The difficulty here is to convince the client that stories can be exchanged because they should be comparable in the terms of effort required to complete them. So if at any point client has a new great idea that we can express as some new set of stories (worth for example 20 points) then it is again up to the client if we are going to remove stories worth 20 points from the end of our initial backlog to make a place for the new ones.
Or maybe the client wants to add another iteration (remember the velocity of 20 points per iteration?). It is quite easy to calculate the price of introducing those new stories, as we have already calculated the cost of a sprint.
What still is the most difficult in this kind of contracts is when we find out during the project that some stories will take longer than expected because they were estimated as epics and now we know more about them than we did at the beginning. But still this might not always be the case, because at the same time some stories will actually take less. So again tracking during the contract execution will provide valuable information. Talking about the problems earlier helps negotiating as we can talk about actions that need to be taken to prevent them instead of talking about the rescue plans after the huge and irreversible disaster.
Earning Mutual Trust
All the techniques discussed, require one thing to be actually used succesfully with a fixed price contract and that is – trust. But as we know, trust is not earned by describing but by actually doing. Use the Agile principles to demonstrate the doing, to show the progress and point out the problems early.
With every iteration we want to build value for the client. But what is more important, we focus on delivering the most valuable features first. So, the best way to build the trust of a client might be to divide the contract.
Start small, with some pilot development of 2 or 3 iterations (which will also be fixed price, but shorter). The software delivered must bring an expected value to the client. In fact it must contain some working parts of the key functionalities. The working software proves that you can build the rest. It also gives you the opportunity to verify the first assumptions about the velocity and eventually renegotiate the next part.
The time spent on the pilot development, should also be relatively small when compared to the scope left to be done. This way if our clients are not satisfied with the results, they can go away before it is too late and they no longer need to continue the contract and eventually fail the project.
Summary
Fixed price contracts are often considered very harmful and many agile adopters say that we should simply avoid them. But most of the time and as long as customers request them, they cannot be avoided, so we need to find ways to make them work for the goal, which is building quality software that can demonstrably increase business value propositions and competitive advantage.

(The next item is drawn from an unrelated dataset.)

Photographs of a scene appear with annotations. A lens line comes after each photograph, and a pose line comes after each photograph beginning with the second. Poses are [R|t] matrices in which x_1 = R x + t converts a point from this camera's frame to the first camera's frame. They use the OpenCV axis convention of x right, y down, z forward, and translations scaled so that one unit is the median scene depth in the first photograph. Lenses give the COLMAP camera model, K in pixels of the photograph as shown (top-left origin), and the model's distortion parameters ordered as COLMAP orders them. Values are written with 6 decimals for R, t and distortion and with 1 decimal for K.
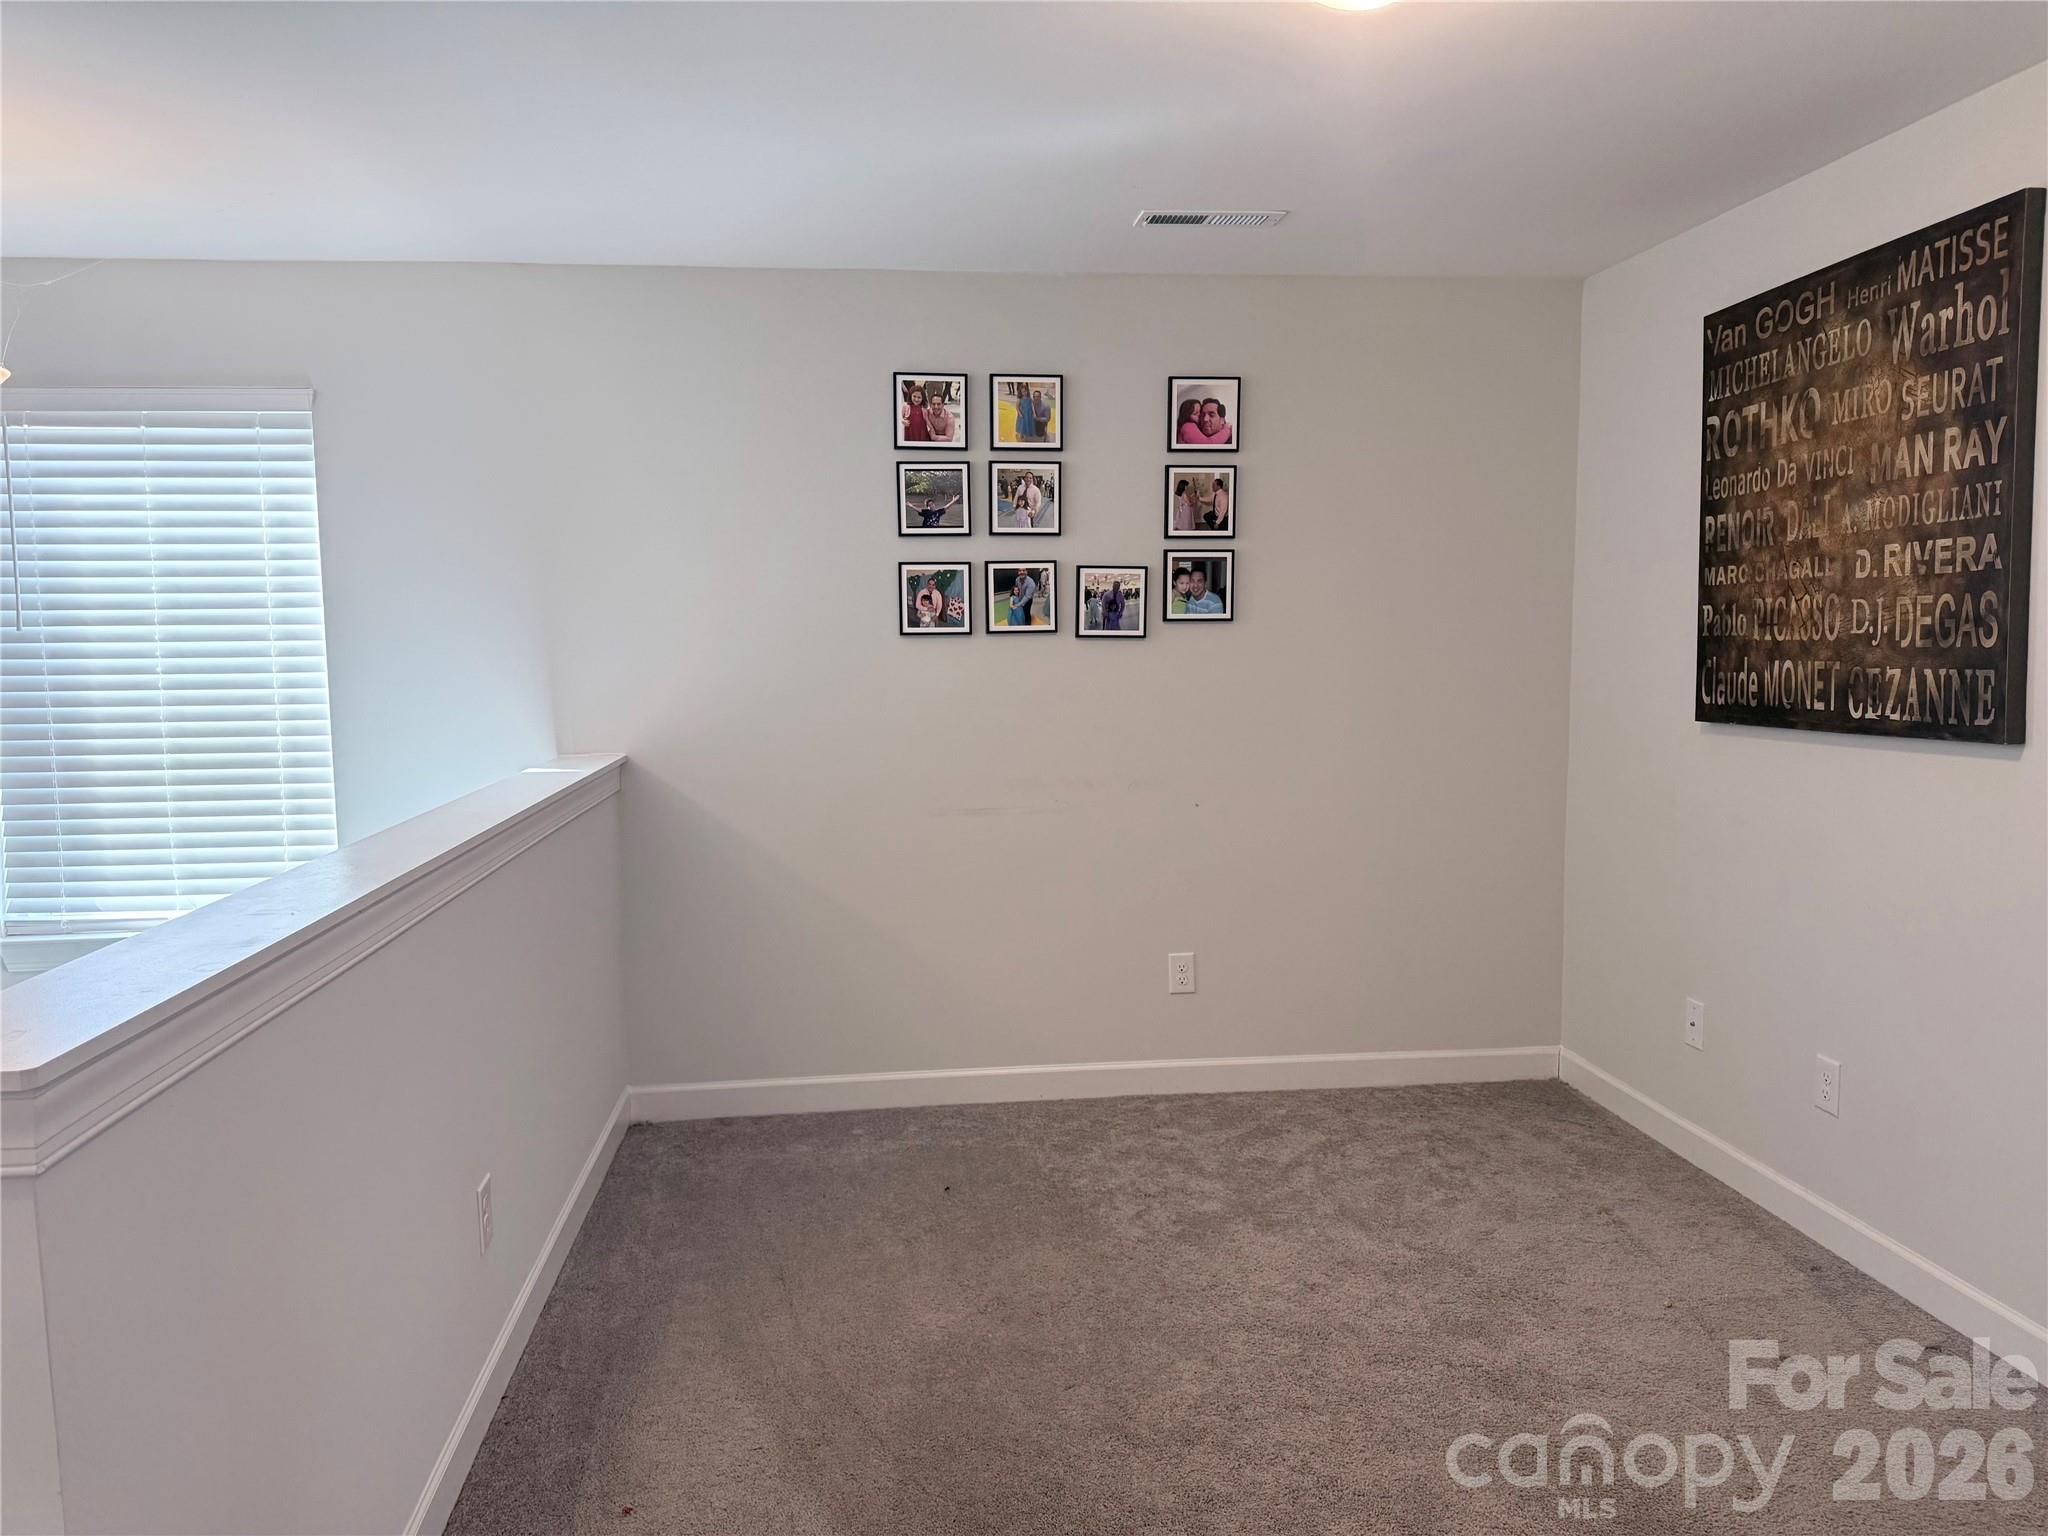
lens RADIAL K [[1440.6, 0, 1016.1], [0, 1440.6, 748.0], [0, 0, 1]] dist [0.030697, -0.041779]
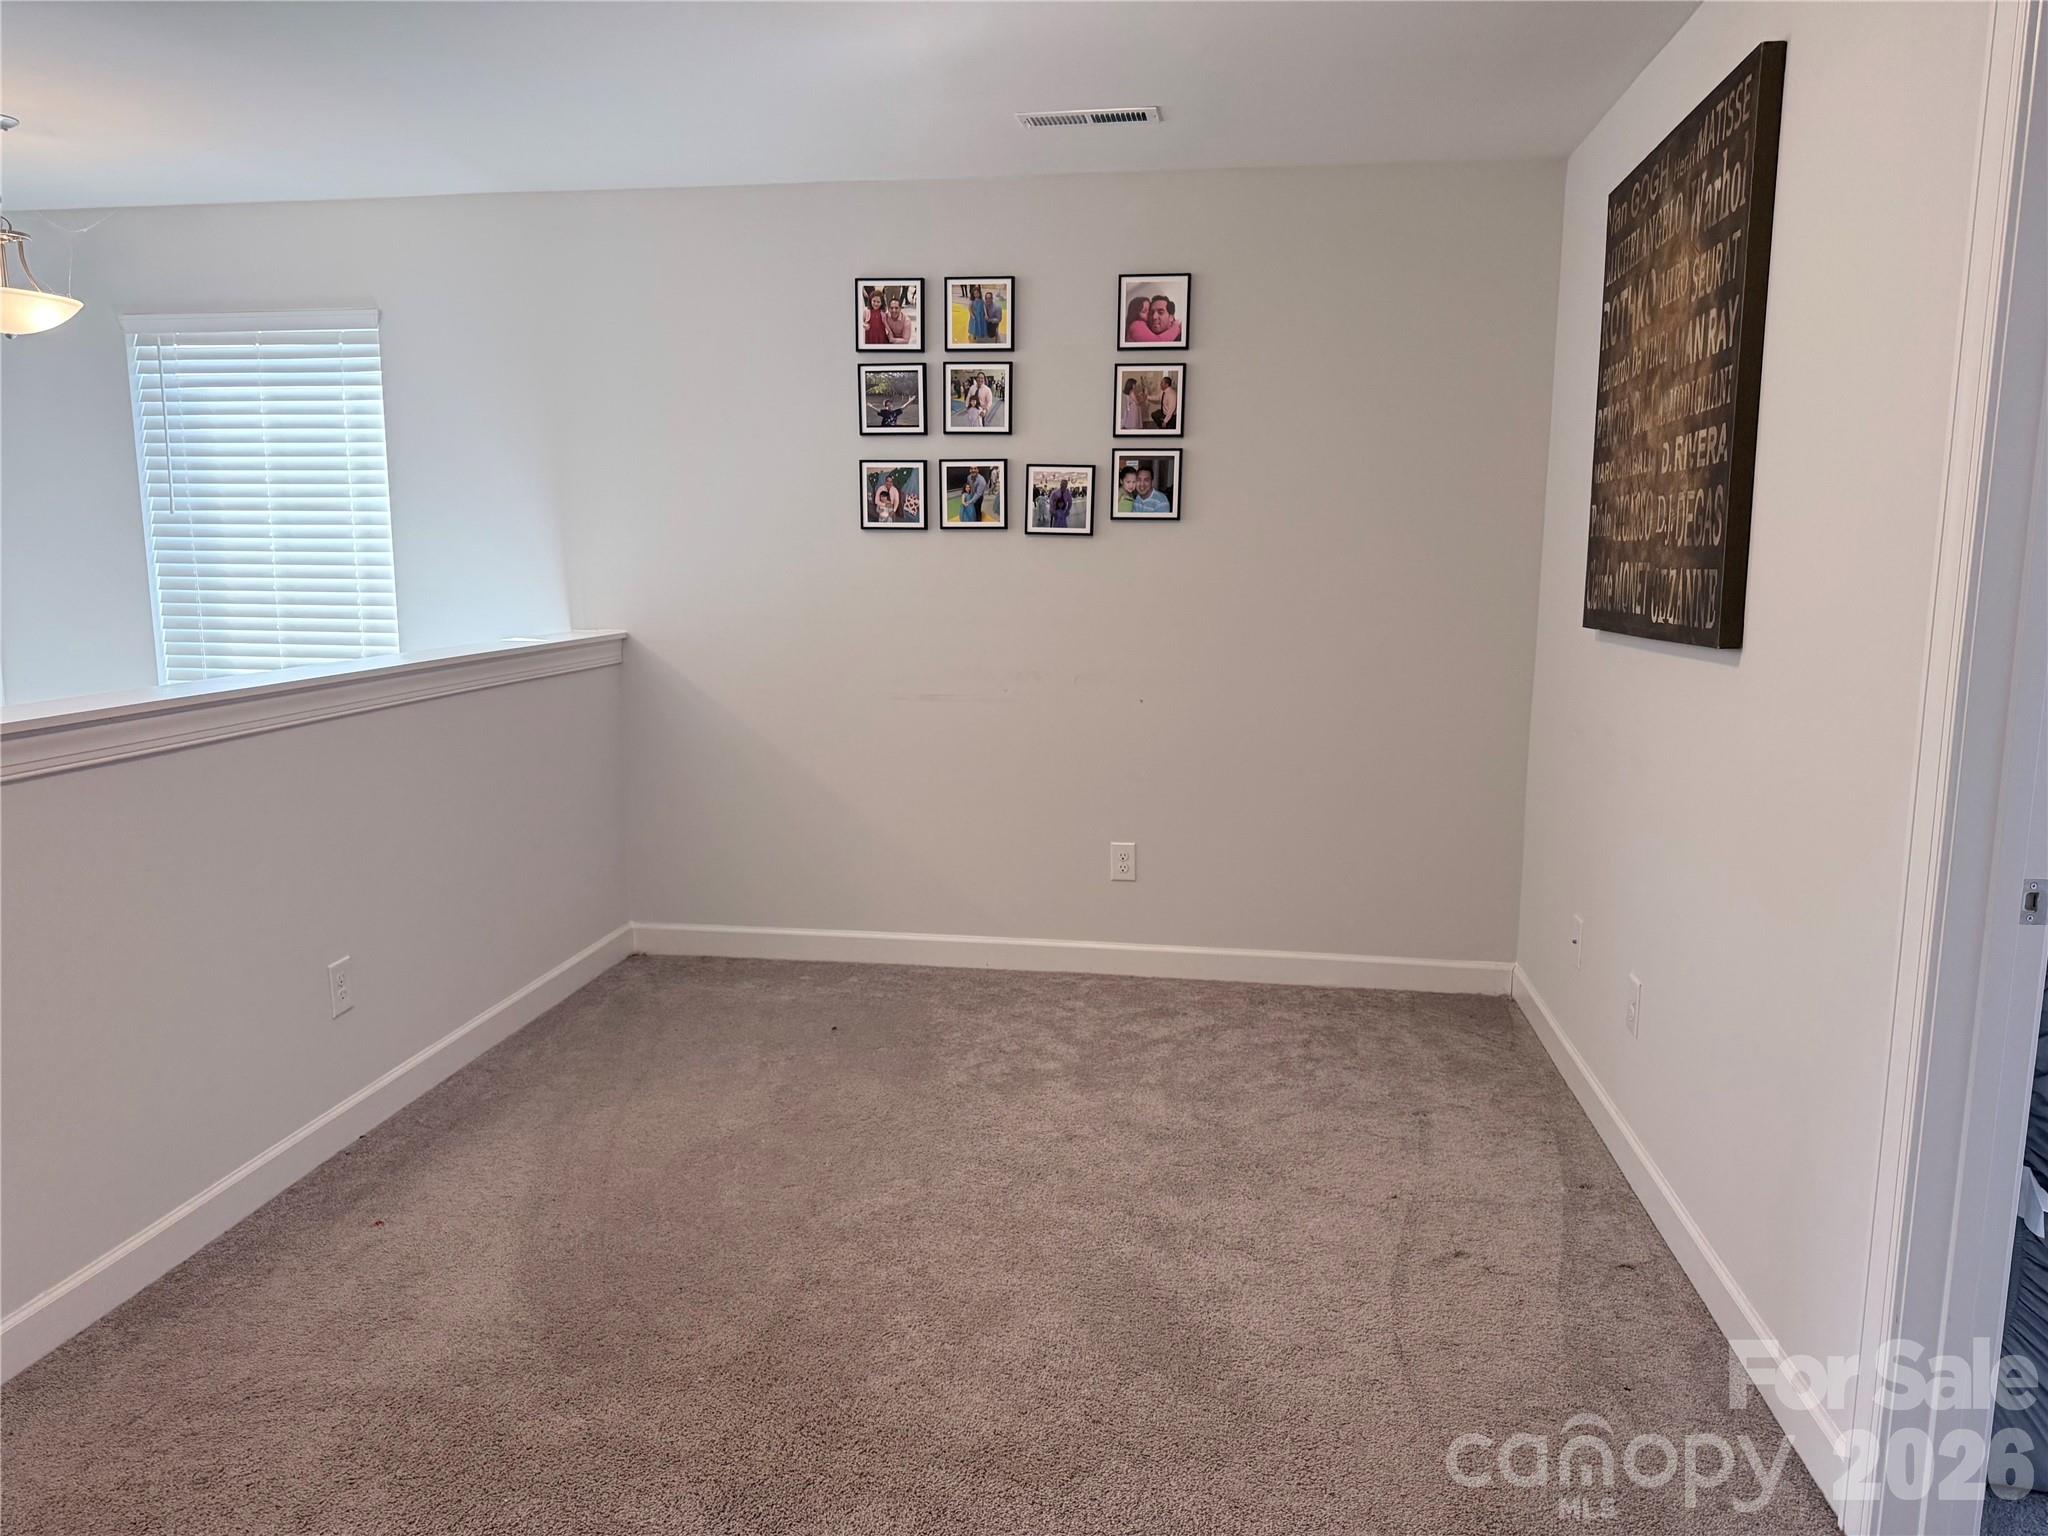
lens RADIAL K [[1440.6, 0, 1023.2], [0, 1440.6, 775.2], [0, 0, 1]] dist [0.030697, -0.041779]
pose [[0.966597, 0.056327, -0.250035, 0.317348], [-0.036749, 0.995930, 0.082294, 0.011789], [0.253653, -0.070357, 0.964733, -0.021262]]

I believe that some aspects of a fixed rpice agile contract are even Good and healthy for agile teams, as it touches on the familiar while instilling commercial awareness. Development teams are used to working with delivery targets and business deadlines. That is exactly what the fixed date and price in the contract are – healthy time boxes and boundaries keeping us commercially aware and relevant.
Keep the focus on scope and you can still deliver your agile project within a fixed time and budget.
The intention of this article was not to suggest that agile is some ultimate remedy for solving the problem of fixed price contracts but to show that there are ways to work in this context the agile way.